Thank you, Tess Gerritsen. We got a $5.50 plate lunch at Kenneke’s (Shoku Chicken, two scoops rice, one scoop mac salad) and had a picnic at Waimanalo Beach, which was every bit as beautiful as she said it would be. We loved it. But I’m getting a little ahead of myself.

We started the day with fresh, hot malasadas at Leonard’s Bakery and headed for Hanauma Bay, where we spent hours snorkeling in the clear waters. We were struck by how incredibly fat the American tourists were and how thin everybody else was. Maybe it’s those malasada breakfasts. We left when all you could see in the water were other tourists.

We went for lunch at Kenneke’s in Waimanalo, home of the Fear God Power Lifting team and some darn good shave ice, too. The beach was spectacular but the park seems to draw equal numbers of tourists and homeless people, who camp in decaying cars or under make-shift tents erected amidst the pines that line the shore.

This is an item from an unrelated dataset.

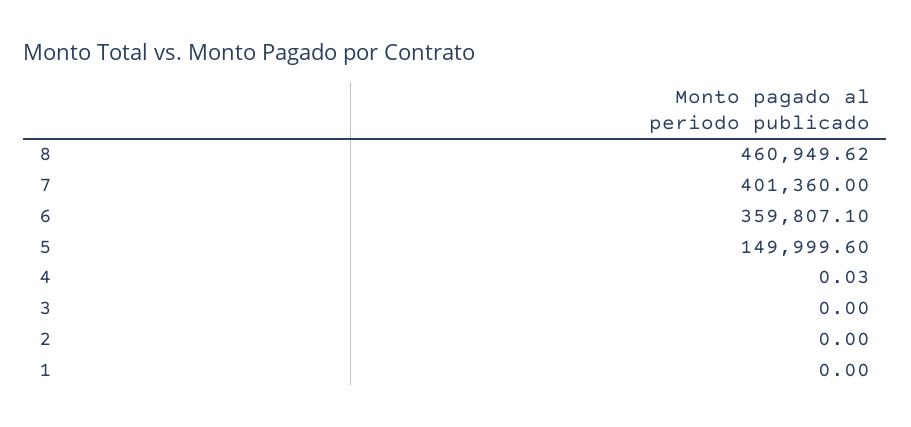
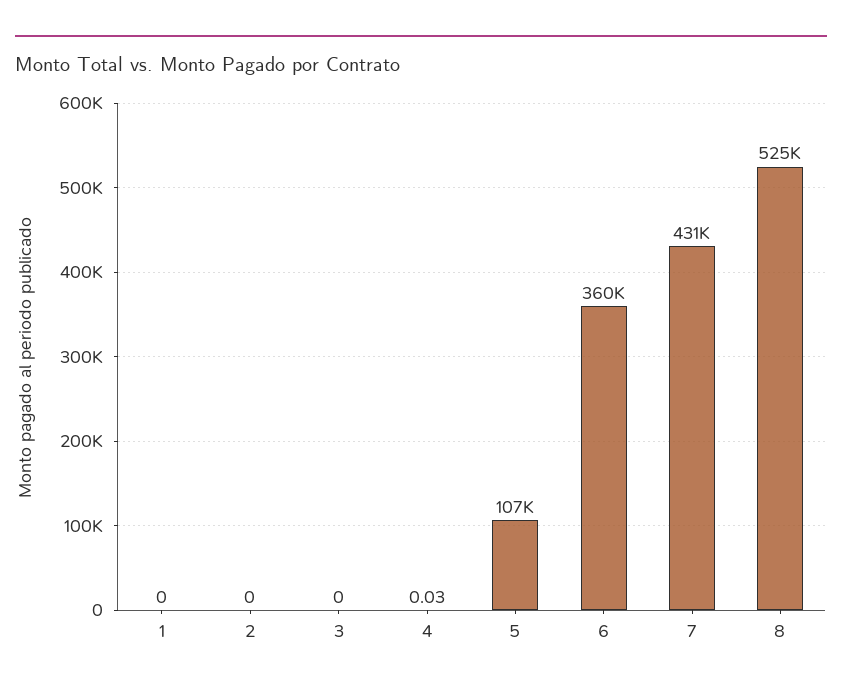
8: 460949.62 -> 525000
7: 401360 -> 431000
5: 149999.6 -> 107000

Afterwards, we schlepped back to Waikiki in terrible traffic…some caused by rush-hour congestion, the rest caused by morons (like the idiots tourists on mopeds, wearing shorts and t-shirt and no helmets, weaving in and out of traffic, steering with one hand while talking on a cell phone in the other). Once we got back to the hotel, I barely had five minutes to change before Cindy Chow picked me up and took me to the Pearl City Library, where once again I was greeted by a lively, friendly crowd and given yet another fragrant lei (I’ve been lei’d twice-a-day since I got here. Now that’s aloha).

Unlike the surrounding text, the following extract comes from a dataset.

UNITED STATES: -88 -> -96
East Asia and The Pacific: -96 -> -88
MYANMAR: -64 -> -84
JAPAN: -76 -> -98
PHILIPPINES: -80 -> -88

Tomorrow we’re off to the North Shore and another library talk. I’ve also got to start writing something besides blog posts…or the next time I walk into an ABC Market it will be to pick up a job application.

It IS Brain Surgery

Last season, CBS  shot the pilot 3 LBS, which starred Dylan McDermott and Reiko Aylesworth as brain surgeons.  It was written by Peter Ocko, produced by Tom Fontana, and directed by Barry Levinson.  Despite the A-list talent involved, the pilot wasn’t picked up to series. But CBS and Ocko haven’t given up. They are re-developing the idea for this season with a new script and a new cast. Now it will be about a brain surgeon with a neurological disorder who recruits a new partner.